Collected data
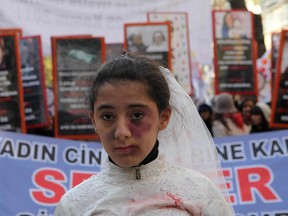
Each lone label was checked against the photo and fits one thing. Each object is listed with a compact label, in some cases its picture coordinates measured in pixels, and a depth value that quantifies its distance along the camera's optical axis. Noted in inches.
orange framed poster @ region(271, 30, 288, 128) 223.6
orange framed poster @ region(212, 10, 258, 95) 262.8
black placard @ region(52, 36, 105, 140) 213.9
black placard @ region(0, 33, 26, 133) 208.1
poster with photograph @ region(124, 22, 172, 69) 233.5
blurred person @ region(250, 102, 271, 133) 260.1
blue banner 173.6
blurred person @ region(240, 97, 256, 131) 285.5
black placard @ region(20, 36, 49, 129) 218.5
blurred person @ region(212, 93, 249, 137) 260.8
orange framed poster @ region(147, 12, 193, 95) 250.7
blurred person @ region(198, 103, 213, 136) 266.7
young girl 70.8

#### [Instructions to follow]
Nothing but an exact copy belongs in the answer: the lines from the top of the records through the line containing "orange framed poster @ region(212, 10, 258, 95)", minus the pictures.

#### [Answer to this exercise]
Each lone label was checked against the photo and fits one thing. Each object is listed with a compact label, in some cases its picture coordinates measured in pixels, and a depth value that quantifies its distance along the camera's optical axis. Noted in inches.
orange framed poster @ region(271, 30, 288, 128) 223.6
orange framed poster @ region(212, 10, 258, 95) 262.8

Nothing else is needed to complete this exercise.